Posted: Tue Jan 10, 2017 3:59 pm
3. Find all positive integers \$N\$ such that there exists a triangle which can be dissected into \$N\$ similar quadrilaterals.

Re: IGO 2016 Mediam/3

Posted: Wed Jan 11, 2017 4:06 pm
It is possible for all integer \$N \ge 3\$

It is obvious that a triangle can't be partitioned in \$1\$ quadrilateral.

Also if we divide a triangle into \$2\$ quadrilaterals, one is convex but other one is not.

For \$N=3\$, take a equilateral triangle. And divide the triangle into \$3\$ congruent quadrilaterals. Like the figure. \$O\$ is the circumcenter. We draw \$\angle OFB\$ such that it is equal to \$60^o\$. Also same thing for \$ \angle ODC \$ and \$ \angle OEA\$.

It is easy to prove that the quadrilaterals are congruent.

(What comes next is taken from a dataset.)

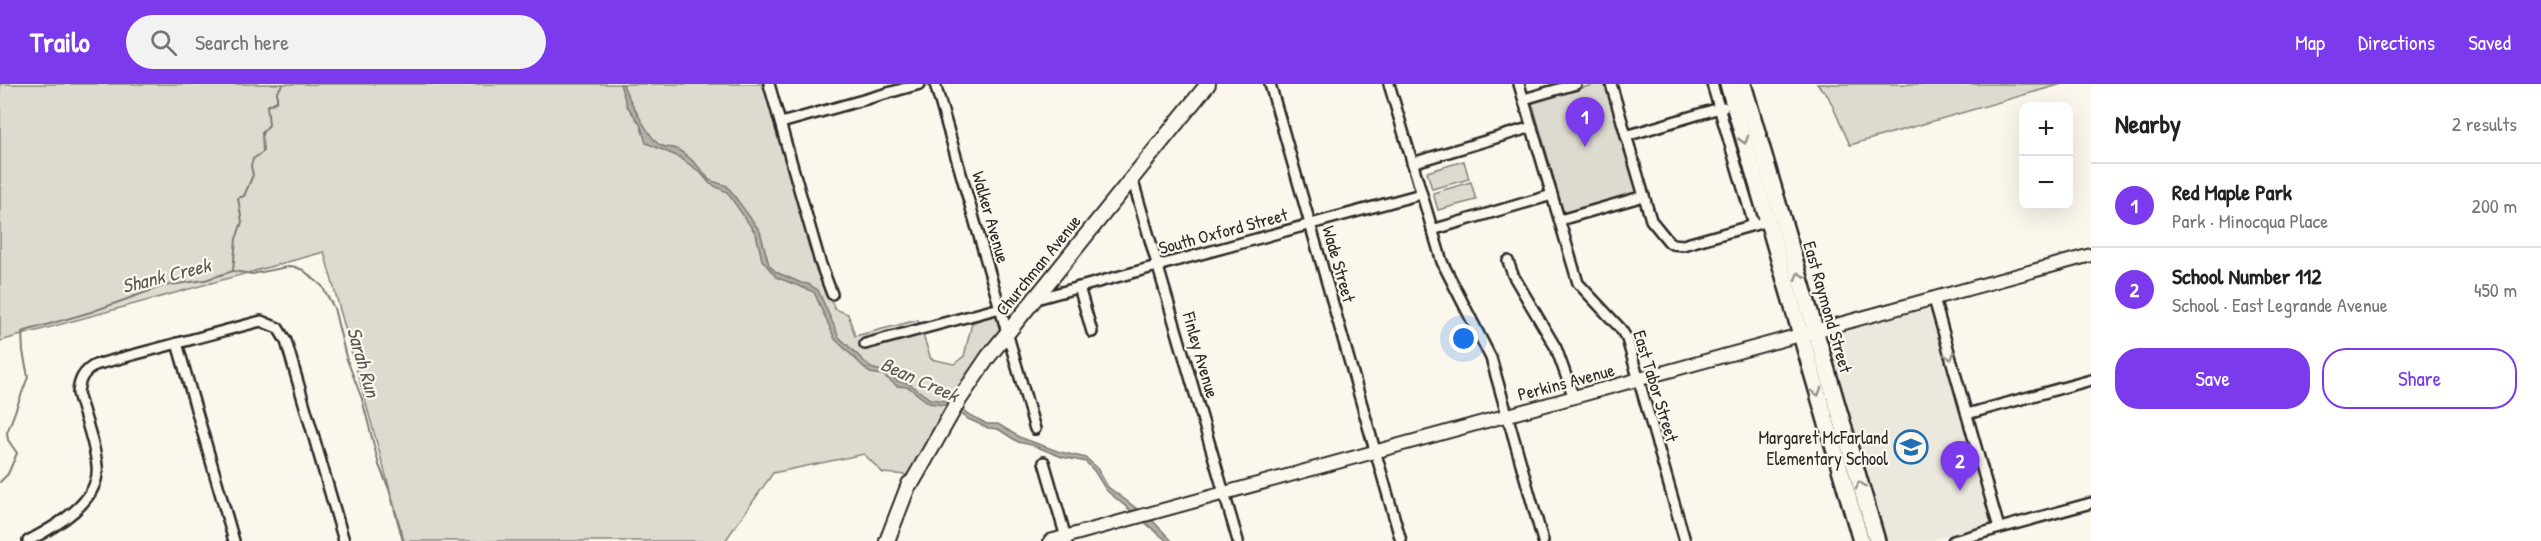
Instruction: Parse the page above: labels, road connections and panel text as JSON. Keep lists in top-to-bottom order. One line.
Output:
{"streets":{"main road":["Churchman Avenue","East Raymond Street"],"street":["Walker Avenue","South Oxford Street","Wade Street","Finley Avenue","Perkins Avenue","East Tabor Street"]},"crossings":[["Walker Avenue","Churchman Avenue"],["South Oxford Street","Wade Street"],["South Oxford Street","Churchman Avenue"],["South Oxford Street","Finley Avenue"],["Wade Street","Perkins Avenue"],["Churchman Avenue","Finley Avenue"],["East Raymond Street","Perkins Avenue"],["Finley Avenue","Perkins Avenue"],["Perkins Avenue","East Tabor Street"]],"water":["Shank Creek","Sarah Run","Bean Creek"],"places":{"school or university":["Margaret McFarland Elementary School"]},"page":{"header":"Trailo","search":"Search here","nav":["Map","Directions","Saved"],"heading":["Nearby","2 results"],"pins":["1","2"],"map_buttons":["+","−"],"list":[{"mark":"1","name":"Red Maple Park","note":"Park · Minocqua Place","value":"200 m"},{"mark":"2","name":"School Number 112","note":"School · East Legrande Avenue","value":"450 m"}],"buttons":["Save","Share"]}}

Now we can make a quadrilateral \$BCYX\$ such that it is similar to \$EOFB\$. And \$\angle ABX = \angle ACY = 60^o+120^o=180^o\$. So that means \$\triangle AXY\$ is a new triangle with \$5\$ similar quadrilaterals. We can make this process over and over. So it is possible for all \$N \ge 3\$